Professor Harrison Fell with the Department of Agriculture and Resource Economics at NC State University said Washington’s law stands out for the short timeline for steep cuts in emissions. 

“That certainly is one of, if not the most aggressive policy out there. Now, of course, we have federal policies going on at the same time. But I would say what differentiates Washington from, say, California or the Northeast region is, is that steepness of the path over time in which they’re trying to decarbonize and that that is pretty unique and pretty aggressive,” said Fell.

“If you look at a lot of the net zero studies that are out there, a clear theme that comes out of these studies is that the lowest cost path is to electrify transportation, electrify home heating and then clean up the electricity sector,” said Fell. “The problem sometimes with a cap and trade program with respect to those electrification goals, is that part of the process of pricing carbon should lead to a higher electricity price, at least in the short run. As we start to price the carbon embedded in our electricity system, those higher electricity prices sometimes discourage electrification of different sectors, transportation, and home heating. And so some of these subsidies should help work together with the carbon pricing schemes.”

The emissions cutting framework created by the Climate Commitment Act was described in the bill as a cap-and-invest system because the law puts a price on carbon dioxide equivalent emissions, requires covered entities to purchase allowances to cover each metric ton of CO2e they emit, and directs the money raised towards programs to decarbonize the transportation and building sectors. 

Emissions from electric utilities were targeted separately in a 2019 law, the Washington Clean Energy Transformation Act. 

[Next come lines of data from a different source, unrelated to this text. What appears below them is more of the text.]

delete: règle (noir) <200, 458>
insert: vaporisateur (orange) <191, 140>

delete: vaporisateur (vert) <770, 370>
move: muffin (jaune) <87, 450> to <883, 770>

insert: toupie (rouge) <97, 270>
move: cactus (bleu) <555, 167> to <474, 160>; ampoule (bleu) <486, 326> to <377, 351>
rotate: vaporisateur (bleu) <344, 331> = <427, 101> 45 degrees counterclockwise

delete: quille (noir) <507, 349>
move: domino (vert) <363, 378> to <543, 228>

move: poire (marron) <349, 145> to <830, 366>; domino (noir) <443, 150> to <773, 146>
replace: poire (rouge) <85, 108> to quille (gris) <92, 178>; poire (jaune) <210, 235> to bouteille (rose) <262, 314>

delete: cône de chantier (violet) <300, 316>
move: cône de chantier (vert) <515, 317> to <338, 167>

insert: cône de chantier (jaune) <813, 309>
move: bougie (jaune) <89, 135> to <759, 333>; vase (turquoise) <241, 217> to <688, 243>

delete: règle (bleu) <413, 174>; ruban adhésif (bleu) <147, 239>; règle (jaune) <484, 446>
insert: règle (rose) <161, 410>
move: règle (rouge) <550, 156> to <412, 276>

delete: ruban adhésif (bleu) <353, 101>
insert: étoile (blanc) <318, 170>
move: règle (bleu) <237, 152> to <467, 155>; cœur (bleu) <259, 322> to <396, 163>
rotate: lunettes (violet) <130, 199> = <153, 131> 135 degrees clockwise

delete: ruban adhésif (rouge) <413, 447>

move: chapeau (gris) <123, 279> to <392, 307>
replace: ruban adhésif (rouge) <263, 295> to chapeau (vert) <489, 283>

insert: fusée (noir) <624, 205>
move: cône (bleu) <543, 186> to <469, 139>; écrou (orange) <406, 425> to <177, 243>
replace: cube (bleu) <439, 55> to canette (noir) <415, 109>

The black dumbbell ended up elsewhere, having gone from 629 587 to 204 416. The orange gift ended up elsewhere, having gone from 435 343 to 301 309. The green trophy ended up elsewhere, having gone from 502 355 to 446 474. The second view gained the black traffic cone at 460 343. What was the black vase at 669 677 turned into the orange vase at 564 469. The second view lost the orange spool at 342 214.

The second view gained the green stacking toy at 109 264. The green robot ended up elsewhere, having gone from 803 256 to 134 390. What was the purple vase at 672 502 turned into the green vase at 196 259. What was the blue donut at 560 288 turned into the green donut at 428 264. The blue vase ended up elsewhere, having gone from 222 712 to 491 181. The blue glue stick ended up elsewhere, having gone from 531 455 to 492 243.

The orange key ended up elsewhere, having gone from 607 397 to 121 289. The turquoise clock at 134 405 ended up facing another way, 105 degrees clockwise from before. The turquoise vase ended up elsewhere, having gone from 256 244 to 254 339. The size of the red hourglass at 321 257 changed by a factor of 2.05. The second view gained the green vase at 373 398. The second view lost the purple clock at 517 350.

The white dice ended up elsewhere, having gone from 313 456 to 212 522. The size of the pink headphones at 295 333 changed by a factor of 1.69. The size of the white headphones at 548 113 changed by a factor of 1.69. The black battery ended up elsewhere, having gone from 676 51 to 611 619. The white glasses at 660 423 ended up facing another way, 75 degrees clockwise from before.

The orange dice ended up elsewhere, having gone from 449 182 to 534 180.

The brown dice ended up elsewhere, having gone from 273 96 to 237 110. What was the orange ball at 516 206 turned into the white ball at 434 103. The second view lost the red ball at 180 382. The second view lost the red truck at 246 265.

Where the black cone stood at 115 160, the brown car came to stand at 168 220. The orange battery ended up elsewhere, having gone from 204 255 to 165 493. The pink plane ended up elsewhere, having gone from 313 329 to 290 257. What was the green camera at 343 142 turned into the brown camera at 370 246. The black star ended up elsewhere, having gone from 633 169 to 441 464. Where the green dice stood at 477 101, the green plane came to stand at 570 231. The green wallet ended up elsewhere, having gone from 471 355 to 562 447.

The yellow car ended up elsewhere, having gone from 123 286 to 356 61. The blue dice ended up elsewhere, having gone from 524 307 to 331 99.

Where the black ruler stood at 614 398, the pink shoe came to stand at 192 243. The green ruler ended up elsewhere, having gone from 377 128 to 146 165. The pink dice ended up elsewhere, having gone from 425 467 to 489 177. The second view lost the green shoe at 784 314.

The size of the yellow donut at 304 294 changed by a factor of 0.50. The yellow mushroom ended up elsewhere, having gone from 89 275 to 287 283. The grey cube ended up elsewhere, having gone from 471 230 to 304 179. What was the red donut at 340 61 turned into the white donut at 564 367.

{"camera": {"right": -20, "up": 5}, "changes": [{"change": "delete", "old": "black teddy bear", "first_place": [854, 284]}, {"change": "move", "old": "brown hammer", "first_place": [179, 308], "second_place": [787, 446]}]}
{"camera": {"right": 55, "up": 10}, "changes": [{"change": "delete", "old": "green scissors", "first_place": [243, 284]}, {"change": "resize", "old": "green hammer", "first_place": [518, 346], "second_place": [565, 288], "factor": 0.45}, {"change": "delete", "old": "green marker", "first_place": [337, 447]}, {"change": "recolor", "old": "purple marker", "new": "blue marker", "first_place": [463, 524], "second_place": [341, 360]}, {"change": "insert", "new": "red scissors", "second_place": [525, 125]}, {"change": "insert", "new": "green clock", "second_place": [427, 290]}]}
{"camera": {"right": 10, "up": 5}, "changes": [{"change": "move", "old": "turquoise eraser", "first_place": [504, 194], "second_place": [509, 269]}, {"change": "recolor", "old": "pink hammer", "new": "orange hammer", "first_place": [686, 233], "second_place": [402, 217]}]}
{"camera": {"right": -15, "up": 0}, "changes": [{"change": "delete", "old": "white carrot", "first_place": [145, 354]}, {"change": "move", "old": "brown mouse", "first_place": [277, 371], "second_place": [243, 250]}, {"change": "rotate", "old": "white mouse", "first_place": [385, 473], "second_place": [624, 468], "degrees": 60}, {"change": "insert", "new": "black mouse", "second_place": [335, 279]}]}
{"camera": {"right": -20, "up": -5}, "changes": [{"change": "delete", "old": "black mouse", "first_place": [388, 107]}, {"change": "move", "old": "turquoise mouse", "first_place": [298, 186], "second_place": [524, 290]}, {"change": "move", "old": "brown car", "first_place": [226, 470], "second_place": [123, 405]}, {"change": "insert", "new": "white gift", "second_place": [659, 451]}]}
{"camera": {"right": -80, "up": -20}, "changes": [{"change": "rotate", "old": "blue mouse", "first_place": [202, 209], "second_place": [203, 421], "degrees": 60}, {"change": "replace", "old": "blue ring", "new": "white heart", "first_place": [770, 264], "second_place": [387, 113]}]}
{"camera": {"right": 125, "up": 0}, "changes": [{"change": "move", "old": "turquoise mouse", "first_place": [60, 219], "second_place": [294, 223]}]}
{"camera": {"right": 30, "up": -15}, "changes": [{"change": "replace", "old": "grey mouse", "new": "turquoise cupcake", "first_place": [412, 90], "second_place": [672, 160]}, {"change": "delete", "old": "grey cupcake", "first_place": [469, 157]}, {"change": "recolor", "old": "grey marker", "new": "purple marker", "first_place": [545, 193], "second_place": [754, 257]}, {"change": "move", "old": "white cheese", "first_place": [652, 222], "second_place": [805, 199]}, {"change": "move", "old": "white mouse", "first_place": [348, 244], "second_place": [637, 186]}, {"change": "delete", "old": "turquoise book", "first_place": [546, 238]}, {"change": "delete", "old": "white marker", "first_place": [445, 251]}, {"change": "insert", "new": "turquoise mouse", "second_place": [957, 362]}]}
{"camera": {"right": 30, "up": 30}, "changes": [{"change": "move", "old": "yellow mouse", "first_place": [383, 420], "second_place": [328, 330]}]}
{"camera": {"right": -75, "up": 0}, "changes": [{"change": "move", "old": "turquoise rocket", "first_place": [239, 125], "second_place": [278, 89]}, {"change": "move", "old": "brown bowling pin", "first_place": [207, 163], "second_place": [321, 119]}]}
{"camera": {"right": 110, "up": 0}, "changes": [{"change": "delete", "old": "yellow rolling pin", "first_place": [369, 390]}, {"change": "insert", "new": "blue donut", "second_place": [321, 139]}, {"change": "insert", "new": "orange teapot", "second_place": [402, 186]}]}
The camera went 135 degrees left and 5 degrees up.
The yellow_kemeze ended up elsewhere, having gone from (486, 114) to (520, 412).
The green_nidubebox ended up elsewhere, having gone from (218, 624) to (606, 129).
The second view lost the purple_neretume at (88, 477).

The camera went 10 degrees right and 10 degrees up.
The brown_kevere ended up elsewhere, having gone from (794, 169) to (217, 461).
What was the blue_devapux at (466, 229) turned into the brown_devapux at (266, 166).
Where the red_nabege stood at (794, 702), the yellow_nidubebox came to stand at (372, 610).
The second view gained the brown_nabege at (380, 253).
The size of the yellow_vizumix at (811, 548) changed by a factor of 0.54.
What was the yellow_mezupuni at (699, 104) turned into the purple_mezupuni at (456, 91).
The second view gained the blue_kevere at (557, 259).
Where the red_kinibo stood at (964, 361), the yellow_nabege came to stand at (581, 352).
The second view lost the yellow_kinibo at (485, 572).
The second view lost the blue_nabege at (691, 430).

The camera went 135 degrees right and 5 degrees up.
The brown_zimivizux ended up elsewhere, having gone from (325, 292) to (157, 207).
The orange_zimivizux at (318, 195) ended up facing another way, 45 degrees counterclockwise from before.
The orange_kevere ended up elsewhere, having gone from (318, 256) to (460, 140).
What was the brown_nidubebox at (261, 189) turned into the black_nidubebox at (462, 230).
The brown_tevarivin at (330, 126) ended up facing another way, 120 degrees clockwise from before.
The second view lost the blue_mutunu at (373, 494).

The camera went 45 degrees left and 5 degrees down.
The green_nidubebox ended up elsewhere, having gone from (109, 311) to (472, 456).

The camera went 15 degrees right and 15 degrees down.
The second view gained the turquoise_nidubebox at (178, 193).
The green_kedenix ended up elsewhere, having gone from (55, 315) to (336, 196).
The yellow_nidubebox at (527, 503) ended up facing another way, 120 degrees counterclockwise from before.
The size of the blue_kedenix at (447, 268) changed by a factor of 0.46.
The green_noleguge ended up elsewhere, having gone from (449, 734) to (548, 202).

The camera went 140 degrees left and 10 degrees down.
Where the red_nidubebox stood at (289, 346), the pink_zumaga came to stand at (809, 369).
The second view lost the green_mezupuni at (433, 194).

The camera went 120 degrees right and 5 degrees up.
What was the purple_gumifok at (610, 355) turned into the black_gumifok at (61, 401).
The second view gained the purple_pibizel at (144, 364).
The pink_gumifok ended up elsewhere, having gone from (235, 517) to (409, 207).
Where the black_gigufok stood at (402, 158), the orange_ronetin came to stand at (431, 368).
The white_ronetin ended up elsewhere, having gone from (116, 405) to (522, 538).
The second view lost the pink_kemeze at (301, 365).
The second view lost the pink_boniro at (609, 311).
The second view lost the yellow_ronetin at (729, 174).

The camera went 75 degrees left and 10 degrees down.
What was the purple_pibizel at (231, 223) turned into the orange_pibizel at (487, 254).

“The reason we supported the Climate Commitment Act is because we believe in a market mechanism, a market mechanism to address environmental concerns. We’ve seen it work in the past, and we believe that it will work in the future,” said Michael Mann, Executive Director of Clean & Prosperous Washington.

“We have a new generation of all-electric vehicles coming to the market. And we have an incentive program and it doesn’t provide any incentives for those vehicles. So I think that’s something we really need to fix for our rural residents,” said Mann.  “We know that the transportation sector accounts for 40% of our carbon emissions. So let’s attack that first.”

Cap-and-trade systems have been credited with cutting pollution before, such as the drop in sulfur dioxide emissions linked to acid rain.

“But you have to be careful. And what we have seen in a lot of cases is that we see these wild price swings because when politics sets the targets and not markets, that’s when you could get real problems,” said Todd Myers, Environmental Director for the Washington Policy Center. 

“The most effective way to reduce CO2 emissions is through innovation. Washington’s law is sort of perverse in the fact that it caps innovation, making it harder to find those very effective and very cost effective ways to reduce CO2 emissions. But it sends more money to the state, increasing the costs of gasoline and other things like that,” said Myers. “There are ways that we can meet our targets, and there are ways that we can reduce CO2 emissions effectively and inexpensively, but those are not the ones that we’re choosing.”

This week the Department of Ecology released a preliminary cost-benefit analysis of linking   Washington’s carbon market with the joint California-Quebec carbon market.

“Regarding linkage, the single biggest issue is trying to harmonize the goals,” said Fell. “If you have vastly different emission reduction targets, well then you are going to be, to some degree, diluting the environmental integrity of the program. This all has to be balanced against potential cost reductions. As you know, that should reduce costs simply because more participants means more ability to find low cost abatement opportunities out there.”